## Material for the task
----------

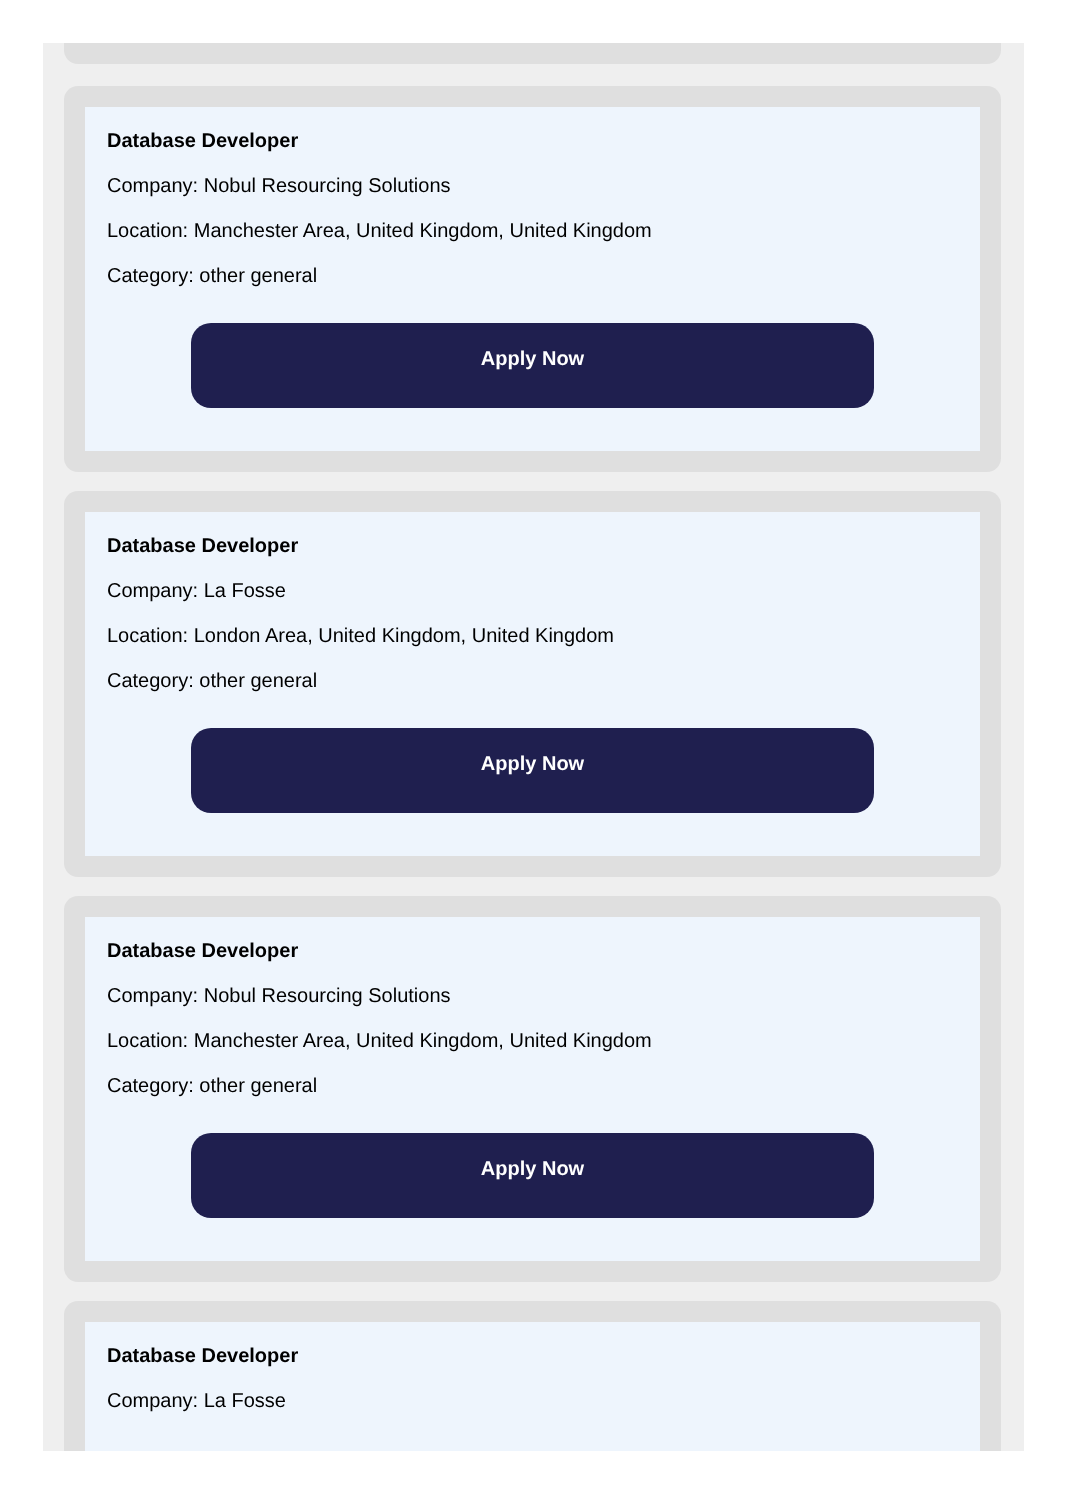Database Developer
Company: Nobul Resourcing Solutions
Location: Manchester Area, United Kingdom, United Kingdom
Category: other general
Apply Now
Database Developer
Company: La Fosse
Location: London Area, United Kingdom, United Kingdom
Category: other general
Apply Now
Database Developer
Company: Nobul Resourcing Solutions
Location: Manchester Area, United Kingdom, United Kingdom
Category: other general
Apply Now
Database Developer
Company: La Fosse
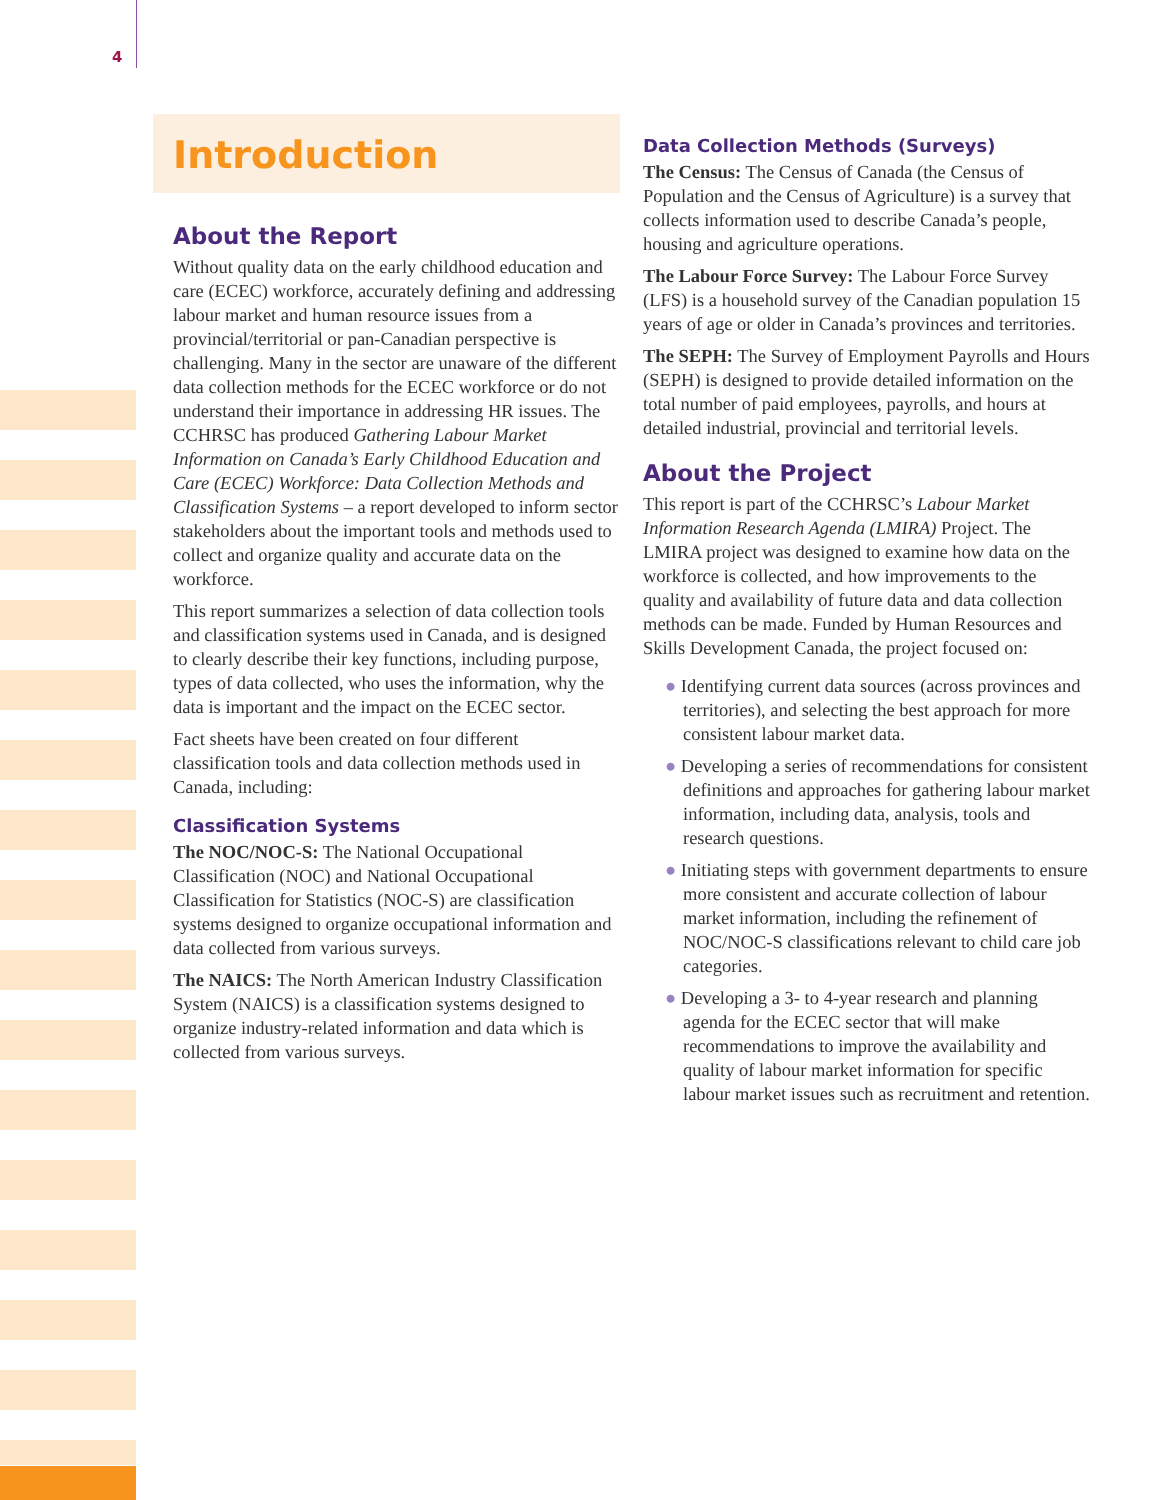4
Introduction
About the Report
Without quality data on the early childhood education and care (ECEC) workforce, accurately defining and addressing labour market and human resource issues from a provincial/territorial or pan-Canadian perspective is challenging. Many in the sector are unaware of the different data collection methods for the ECEC workforce or do not understand their importance in addressing HR issues. The CCHRSC has produced Gathering Labour Market Information on Canada’s Early Childhood Education and Care (ECEC) Workforce: Data Collection Methods and Classification Systems – a report developed to inform sector stakeholders about the important tools and methods used to collect and organize quality and accurate data on the workforce.
This report summarizes a selection of data collection tools and classification systems used in Canada, and is designed to clearly describe their key functions, including purpose, types of data collected, who uses the information, why the data is important and the impact on the ECEC sector.
Fact sheets have been created on four different classification tools and data collection methods used in Canada, including:
Classification Systems
The NOC/NOC-S: The National Occupational Classification (NOC) and National Occupational Classification for Statistics (NOC-S) are classification systems designed to organize occupational information and data collected from various surveys.
The NAICS: The North American Industry Classification System (NAICS) is a classification systems designed to organize industry-related information and data which is collected from various surveys.
Data Collection Methods (Surveys)
The Census: The Census of Canada (the Census of Population and the Census of Agriculture) is a survey that collects information used to describe Canada’s people, housing and agriculture operations.
The Labour Force Survey: The Labour Force Survey (LFS) is a household survey of the Canadian population 15 years of age or older in Canada’s provinces and territories.
The SEPH: The Survey of Employment Payrolls and Hours (SEPH) is designed to provide detailed information on the total number of paid employees, payrolls, and hours at detailed industrial, provincial and territorial levels.
About the Project
This report is part of the CCHRSC’s Labour Market Information Research Agenda (LMIRA) Project. The LMIRA project was designed to examine how data on the workforce is collected, and how improvements to the quality and availability of future data and data collection methods can be made. Funded by Human Resources and Skills Development Canada, the project focused on:
● Identifying current data sources (across provinces and territories), and selecting the best approach for more consistent labour market data.
● Developing a series of recommendations for consistent definitions and approaches for gathering labour market information, including data, analysis, tools and research questions.
● Initiating steps with government departments to ensure more consistent and accurate collection of labour market information, including the refinement of NOC/NOC-S classifications relevant to child care job categories.
● Developing a 3- to 4-year research and planning agenda for the ECEC sector that will make recommendations to improve the availability and quality of labour market information for specific labour market issues such as recruitment and retention.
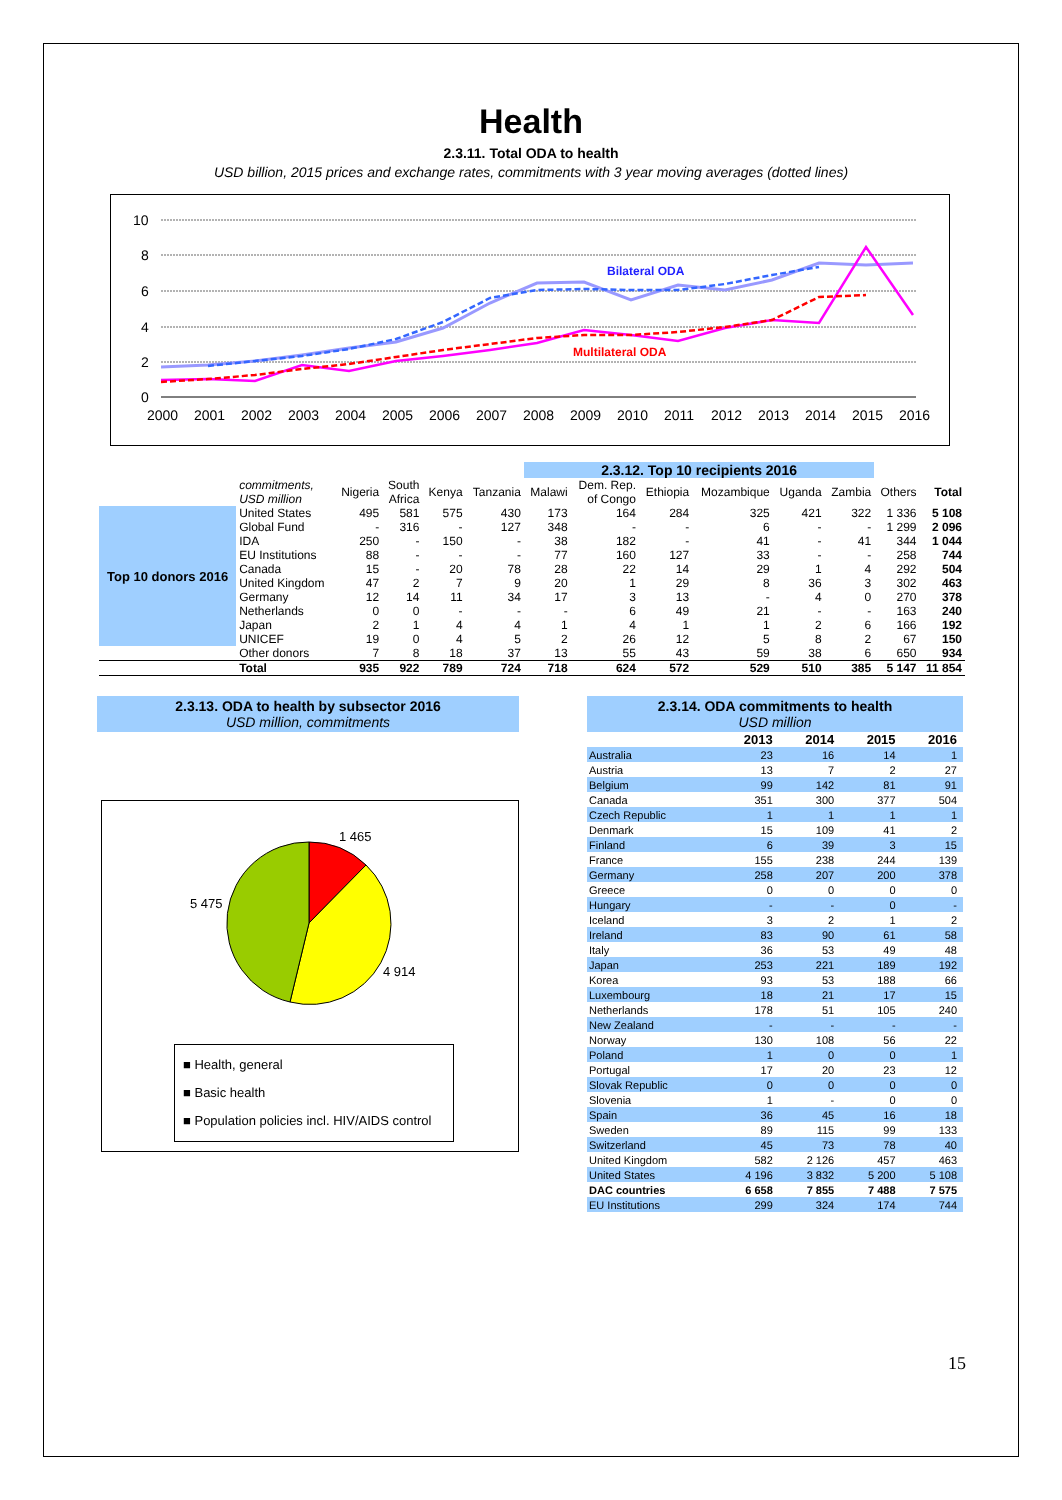Health
2.3.11. Total ODA to health
USD billion, 2015 prices and exchange rates, commitments with 3 year moving averages (dotted lines)
10
8
6
4
2
0
2000
2001
2002
2003
2004
2005
2006
2007
2008
2009
2010
2011
2012
2013
2014
2015
2016
Bilateral ODA
Multilateral ODA
| | | | | | | 2.3.12. Top 10 recipients 2016 | | | | | | | |
| --- | --- | --- | --- | --- | --- | --- | --- | --- | --- | --- | --- | --- | --- |
| | commitments, USD million | Nigeria | South Africa | Kenya | Tanzania | Malawi | Dem. Rep. of Congo | Ethiopia | Mozambique | Uganda | Zambia | Others | Total |
| Top 10 donors 2016 | United States | 495 | 581 | 575 | 430 | 173 | 164 | 284 | 325 | 421 | 322 | 1 336 | 5 108 |
| | Global Fund | - | 316 | - | 127 | 348 | - | - | 6 | - | - | 1 299 | 2 096 |
| | IDA | 250 | - | 150 | - | 38 | 182 | - | 41 | - | 41 | 344 | 1 044 |
| | EU Institutions | 88 | - | - | - | 77 | 160 | 127 | 33 | - | - | 258 | 744 |
| | Canada | 15 | - | 20 | 78 | 28 | 22 | 14 | 29 | 1 | 4 | 292 | 504 |
| | United Kingdom | 47 | 2 | 7 | 9 | 20 | 1 | 29 | 8 | 36 | 3 | 302 | 463 |
| | Germany | 12 | 14 | 11 | 34 | 17 | 3 | 13 | - | 4 | 0 | 270 | 378 |
| | Netherlands | 0 | 0 | - | - | - | 6 | 49 | 21 | - | - | 163 | 240 |
| | Japan | 2 | 1 | 4 | 4 | 1 | 4 | 1 | 1 | 2 | 6 | 166 | 192 |
| | UNICEF | 19 | 0 | 4 | 5 | 2 | 26 | 12 | 5 | 8 | 2 | 67 | 150 |
| | Other donors | 7 | 8 | 18 | 37 | 13 | 55 | 43 | 59 | 38 | 6 | 650 | 934 |
| | Total | 935 | 922 | 789 | 724 | 718 | 624 | 572 | 529 | 510 | 385 | 5 147 | 11 854 |
2.3.13. ODA to health by subsector 2016
USD million, commitments
1 465
4 914
5 475
■ Health, general
■ Basic health
■ Population policies incl. HIV/AIDS control
2.3.14. ODA commitments to health
USD million
| | 2013 | 2014 | 2015 | 2016 |
| Australia | 23 | 16 | 14 | 1 |
| Austria | 13 | 7 | 2 | 27 |
| Belgium | 99 | 142 | 81 | 91 |
| Canada | 351 | 300 | 377 | 504 |
| Czech Republic | 1 | 1 | 1 | 1 |
| Denmark | 15 | 109 | 41 | 2 |
| Finland | 6 | 39 | 3 | 15 |
| France | 155 | 238 | 244 | 139 |
| Germany | 258 | 207 | 200 | 378 |
| Greece | 0 | 0 | 0 | 0 |
| Hungary | - | - | 0 | - |
| Iceland | 3 | 2 | 1 | 2 |
| Ireland | 83 | 90 | 61 | 58 |
| Italy | 36 | 53 | 49 | 48 |
| Japan | 253 | 221 | 189 | 192 |
| Korea | 93 | 53 | 188 | 66 |
| Luxembourg | 18 | 21 | 17 | 15 |
| Netherlands | 178 | 51 | 105 | 240 |
| New Zealand | - | - | - | - |
| Norway | 130 | 108 | 56 | 22 |
| Poland | 1 | 0 | 0 | 1 |
| Portugal | 17 | 20 | 23 | 12 |
| Slovak Republic | 0 | 0 | 0 | 0 |
| Slovenia | 1 | - | 0 | 0 |
| Spain | 36 | 45 | 16 | 18 |
| Sweden | 89 | 115 | 99 | 133 |
| Switzerland | 45 | 73 | 78 | 40 |
| United Kingdom | 582 | 2 126 | 457 | 463 |
| United States | 4 196 | 3 832 | 5 200 | 5 108 |
| DAC countries | 6 658 | 7 855 | 7 488 | 7 575 |
| EU Institutions | 299 | 324 | 174 | 744 |
15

----------

## What you will do
Find every line of the records holding "important". Answer with the count alone.

## Final answer
2